The tool itself is built around two core ideas: TOC-driven splitting and content-hash-based UID tracking. When you're dealing with the Spine API Reference — a single Markdown file spanning hundreds of class entries — translating the entire document in one piece is impractical for collaboration and makes it impossible to know which sections are done, which are drafts, and which haven't been touched. Here's how the manager addresses this:
1. Heading-level splitting with tunable granularity
The tool splits the source document along ## (or ###, controlled by --level) heading boundaries into independent sub-documents. The default --level 2 produces 134 individual files; if shorter sections like single-line enums don't warrant standalone files, --level 3 cuts only at ### and deeper, yielding 119 files with those brief ## blocks kept within their parent. Split files are auto-sorted into directories — animation/, timeline/, attachments/, and so on — based on class naming rules.
2. UID markers — rename, move, reorganize; merge still works
During splitting, the tool appends an HTML comment marker to the end of every sub-document:
<!-- spine-doc:uid=524b0fcd name=Animation status=untranslated -->
The uid is a full 32-character MD5 hex digest of the content — deterministic, so identical content always produces the identical UID. At merge time, the tool scans all .md files for these markers to locate fragments, rather than relying on file paths recorded in manifest.json. This is the mechanism's key value: fragment location is fully decoupled from filesystem path. Translators can rename files, move them across directories, or reorganize the folder structure, and the merge step will still find every fragment.

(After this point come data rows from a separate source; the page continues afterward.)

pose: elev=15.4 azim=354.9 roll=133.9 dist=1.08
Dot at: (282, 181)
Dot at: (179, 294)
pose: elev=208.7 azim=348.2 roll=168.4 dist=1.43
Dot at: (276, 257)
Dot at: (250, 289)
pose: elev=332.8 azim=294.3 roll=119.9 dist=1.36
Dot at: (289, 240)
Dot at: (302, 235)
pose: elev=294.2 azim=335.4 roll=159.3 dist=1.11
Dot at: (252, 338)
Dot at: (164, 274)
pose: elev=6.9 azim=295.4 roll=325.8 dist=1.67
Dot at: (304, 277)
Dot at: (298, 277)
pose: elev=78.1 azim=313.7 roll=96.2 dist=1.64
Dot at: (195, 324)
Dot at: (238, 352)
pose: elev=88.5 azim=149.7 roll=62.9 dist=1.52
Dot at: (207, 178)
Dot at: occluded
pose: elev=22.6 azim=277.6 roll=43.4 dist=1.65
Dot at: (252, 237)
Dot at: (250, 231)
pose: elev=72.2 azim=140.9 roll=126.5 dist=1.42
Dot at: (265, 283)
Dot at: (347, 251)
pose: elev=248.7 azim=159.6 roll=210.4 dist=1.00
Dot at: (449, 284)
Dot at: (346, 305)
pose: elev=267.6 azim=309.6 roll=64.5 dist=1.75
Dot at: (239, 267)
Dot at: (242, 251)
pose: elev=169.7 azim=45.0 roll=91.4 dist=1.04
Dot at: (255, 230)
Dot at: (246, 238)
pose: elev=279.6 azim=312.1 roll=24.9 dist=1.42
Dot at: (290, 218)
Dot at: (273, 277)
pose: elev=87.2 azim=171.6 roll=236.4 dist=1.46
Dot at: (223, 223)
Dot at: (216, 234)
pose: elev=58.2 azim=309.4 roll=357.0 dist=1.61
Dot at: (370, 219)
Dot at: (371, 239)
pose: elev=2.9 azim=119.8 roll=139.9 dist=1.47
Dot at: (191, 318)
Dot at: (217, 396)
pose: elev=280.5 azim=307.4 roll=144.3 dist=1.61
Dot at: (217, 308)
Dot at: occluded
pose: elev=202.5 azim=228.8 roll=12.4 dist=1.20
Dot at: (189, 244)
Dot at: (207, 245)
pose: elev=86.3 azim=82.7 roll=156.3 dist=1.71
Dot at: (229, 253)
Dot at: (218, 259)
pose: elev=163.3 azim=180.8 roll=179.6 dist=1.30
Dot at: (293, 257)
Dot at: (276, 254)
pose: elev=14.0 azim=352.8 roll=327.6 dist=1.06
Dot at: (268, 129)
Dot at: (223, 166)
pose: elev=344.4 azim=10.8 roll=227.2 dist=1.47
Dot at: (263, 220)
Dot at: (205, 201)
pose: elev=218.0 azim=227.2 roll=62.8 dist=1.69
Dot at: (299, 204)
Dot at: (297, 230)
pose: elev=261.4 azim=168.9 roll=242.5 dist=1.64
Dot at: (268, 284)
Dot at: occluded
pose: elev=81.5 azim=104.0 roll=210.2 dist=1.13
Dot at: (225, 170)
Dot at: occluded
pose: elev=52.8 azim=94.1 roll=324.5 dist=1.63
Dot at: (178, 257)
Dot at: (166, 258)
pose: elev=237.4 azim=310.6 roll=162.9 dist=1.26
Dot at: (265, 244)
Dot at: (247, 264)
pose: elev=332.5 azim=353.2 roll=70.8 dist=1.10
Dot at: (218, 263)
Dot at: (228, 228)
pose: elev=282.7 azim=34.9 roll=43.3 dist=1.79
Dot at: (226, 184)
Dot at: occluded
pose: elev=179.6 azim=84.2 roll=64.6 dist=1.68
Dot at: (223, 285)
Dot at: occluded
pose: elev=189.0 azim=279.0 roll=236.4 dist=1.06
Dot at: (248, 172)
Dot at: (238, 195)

3. Translators change exactly one field
The only action required after translating a sub-document is editing the marker line: change status=untranslated to status=translated. No CLI invocation, no manifest editing — just type it in the editor. During merge, the tool automatically scans all status fields, warns about any remaining untranslated sections, and strips every UID marker line so the final output is pristine Markdown, identical in structure to the source.
The full round-trip:
Source Markdown → split (insert UID markers) → translate & update status →
merge (locate by UID, strip markers) → output Markdown
The merged result is Markdown all the way through, directly diff-able against the source. The entire toolchain uses only the Python standard library — zero third-party dependencies. A companion doc_fetcher.py script handles pulling the latest API Reference from the official site, with MD5 comparison to detect content changes before overwriting.
I'd like to proceed with the API reference translation using the document manager tool I mentioned. The idea is to work through it chapter by chapter — splitting off one module at a time (e.g., animation/, timeline/, then attachments/, etc.), translating each batch of sub-documents, and submitting them as they're ready rather than waiting for the entire document to be done.
The tool's UID tracking means you can rename or reorganize files on your end without breaking the merge, so I think it should be fairly flexible. But I wanted to check: does submitting in chunks like this work well with your workflow? Any preference on batch size, review cadence, or how you'd like to receive them? Keen to hear your thoughts before I dive in.